• What needs to be done: Repeat word for word, please, only the lines of the material from the one containing "thumb cmc: (769, 379)" through its final line, both ends included.

========================================================================

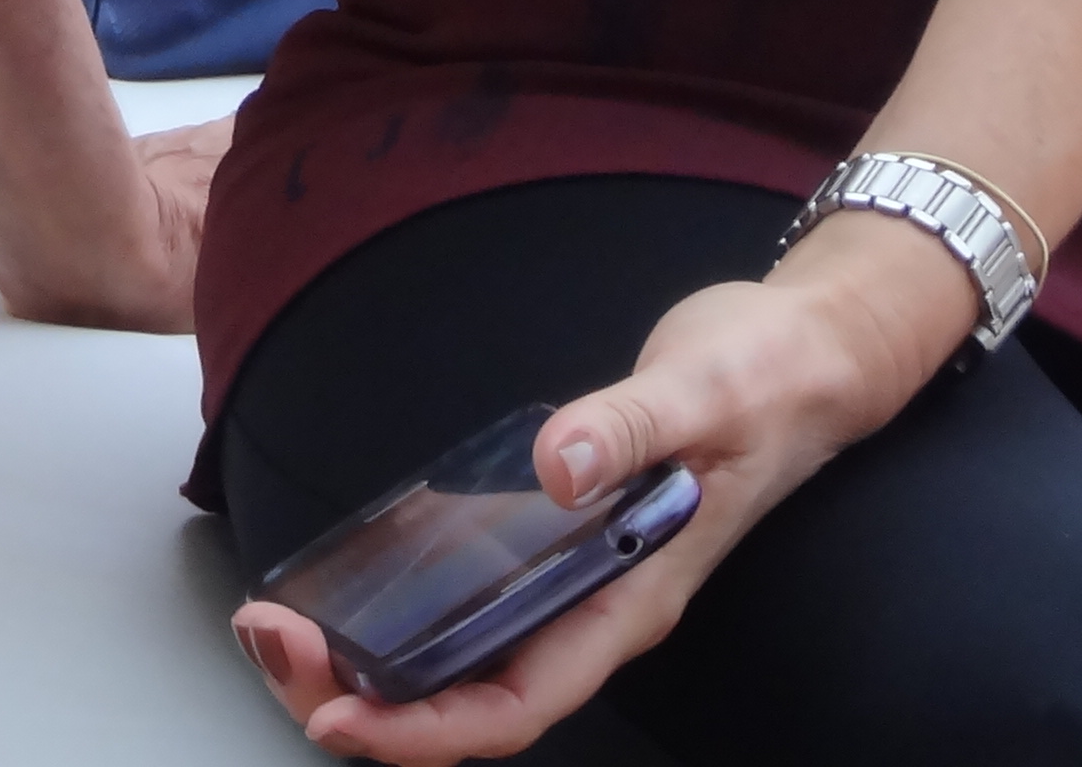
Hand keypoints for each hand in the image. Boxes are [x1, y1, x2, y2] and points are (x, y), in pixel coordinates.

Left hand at [228, 213, 977, 759]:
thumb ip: (628, 427)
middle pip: (472, 697)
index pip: (518, 702)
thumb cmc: (769, 379)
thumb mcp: (703, 392)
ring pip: (465, 657)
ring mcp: (578, 574)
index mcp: (631, 597)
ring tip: (282, 628)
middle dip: (365, 696)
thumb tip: (558, 467)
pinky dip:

========================================================================

• Written solution:
thumb cmc: (769, 379)
thumb mcp: (703, 392)
ring pip: (465, 657)
ring mcp: (578, 574)
index mcp: (631, 597)
ring tip: (282, 628)
middle dip: (365, 696)
thumb tip: (558, 467)
pinky dip:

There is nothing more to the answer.